Кто-то вошел в приемную. Гнездилов поднялся, прошел к своему столу, заваленному грудами папок.

- Вот для таких деляг сельское хозяйство наиболее удобно и безопасно: всегда можно скрыть свою бездарность и оправдать лень объективными причинами - большие сроки в земледелии, неграмотность, несознательность крестьян, классовая борьба, неурожайный год... Я к чему клоню. Ты по возвращении в конюхи не пойдешь. Пошлют тебя, парень, в сельхозотдел, что тебе ближе. И мне бы хотелось, чтобы ты крепко подумал, прежде чем принять свое решение или выполнить чужое: а как впоследствии скажется; где, в чем; не принесу ли я беды людям, партии, стране? Мало ли сейчас вместе с "царским" да "барским" родного, народного в огонь летит? Видишь, какая драка? Но ей конец будет. Неизбежно. И тогда вам брать власть в руки. Прошу тебя, на своей будущей работе будь, пожалуйста, повыдержанней, хладнокровней, не дай себя в трату обормотам из-за пустяка. Ну и душевность не растеряй... Да-а, жаль, Максим, что у нас раньше времени не нашлось - теперь, вижу, тебе не до моих откровений. Заявления готовы? Садись пиши. Попробуем сегодня снять тебя со всех довольствий...

И минут через десять Похмельный с предчувствием благополучного исхода своего дела уже шагал к железнодорожному вокзалу - узнать, когда будет ближайший поезд.

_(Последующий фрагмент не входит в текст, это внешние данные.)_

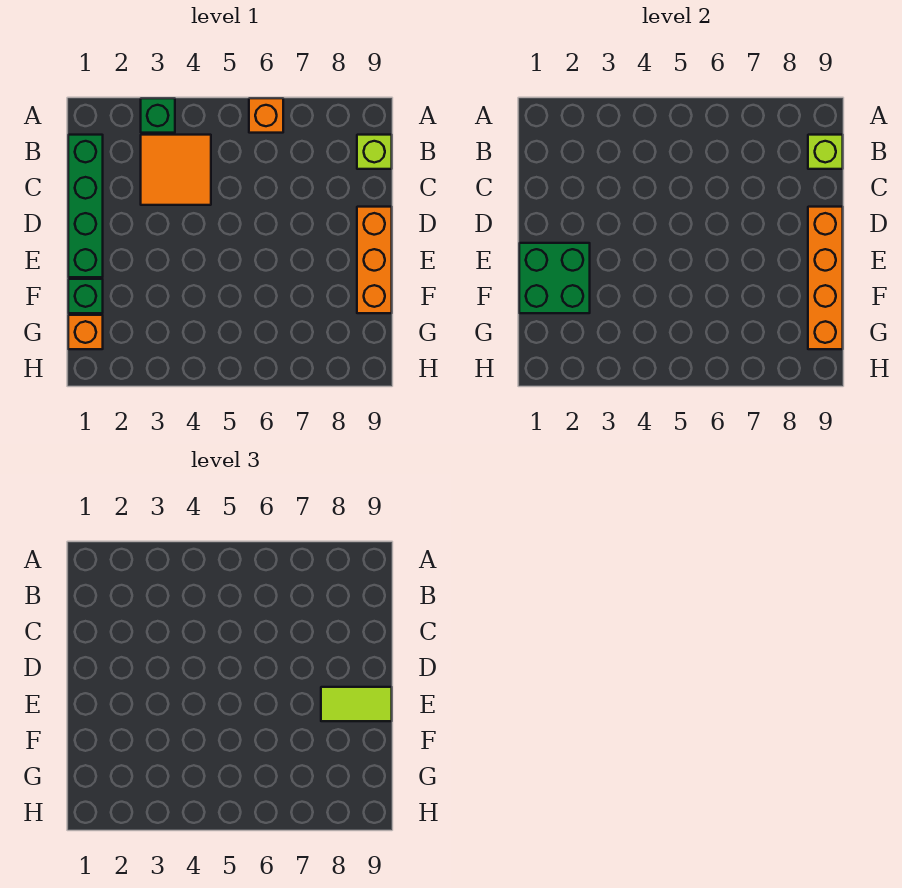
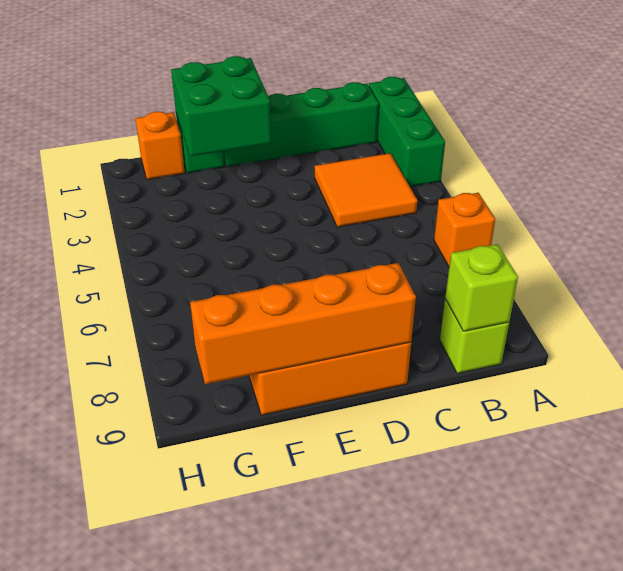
green 1x1 brick [141,98,175,133] -> green 1x3 brick [369,77,445,187]
lime 1x2 tile [321,687,392,721] -> none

В бледном свете ненастного утра станция выглядела особенно грязно, неряшливо: серые, набухшие влагой с наветренной стороны стены саманных домишек со слепыми темными окнами, черно-пестрые в пожухлой ботве крохотные огородики, ледяные сквозняки проулков, редкие прохожие, осторожно пробирающиеся сухими местами; хорошо блестели сквозь голизну осенних деревьев только несколько крашенных зеленью железных крыш да отрадно пахло сладостным запахом железнодорожного полотна.

В небольшом вокзальчике оказалось как всегда многолюдно - здесь собрались те, кому по приезде в район негде было остановиться: отдыхали ездовые, возившие из сел зерно; своим кругом сидели путевые рабочие, кладовщики. В выгородке вокзального буфетика, куда Похмельный зашел в надежде перекусить, было так душно и парко, что текло с окон и у порога на выгнутых листах жести стояли лужи.

У молодого путейца в грязной, затертой до графитного блеска спецовке, с которым брал чай в буфете, - из съестного там ничего не было с самой весны - Похмельный с неприятным удивлением узнал, что сможет уехать не раньше завтрашнего утра, и то если возьмут машинисты товарняка. Ждать надо было ровно сутки.

Он неспешно попивал безвкусный чаек, наблюдал в окно за медленно расчищающимся в южной стороне небом, за людьми, беспрестанно хлопающими входной дверью, и думал, чем бы перемучить себя, занять утомительно долгое время до завтра. Когда вышел на улицу, ветер стих, в наступившей тишине мягко подернулись легкой дымкой дальние изгибы лесных мелкосопочников, задорно зазвучали петушиные крики - чутко и радостно отозвалась в душе Похмельного перемена погоды к близкому теплу, солнцу...

У районного ссыпного пункта на окраине станции Похмельный разыскал гуляевских ездовых, чтобы потом, когда окончательно прояснится с отъездом, передать им своего дончака. И тут увидел Сичкаря. Похмельный удивился: семейный выселенец был одним из тех, кого краевая комиссия по ходатайству Карновича восстановила в правах и разрешила вернуться на родину. Две семьи уже выехали - это он точно знал: в его присутствии Гриценяк составлял бумаги от сельсовета, распорядился выделить подводы; непонятно, почему остальные тянут. Он так и спросил, начальственно заложив руки за спину:

- А ты почему не уехал? Твои соседи небось уже к дому подъезжают.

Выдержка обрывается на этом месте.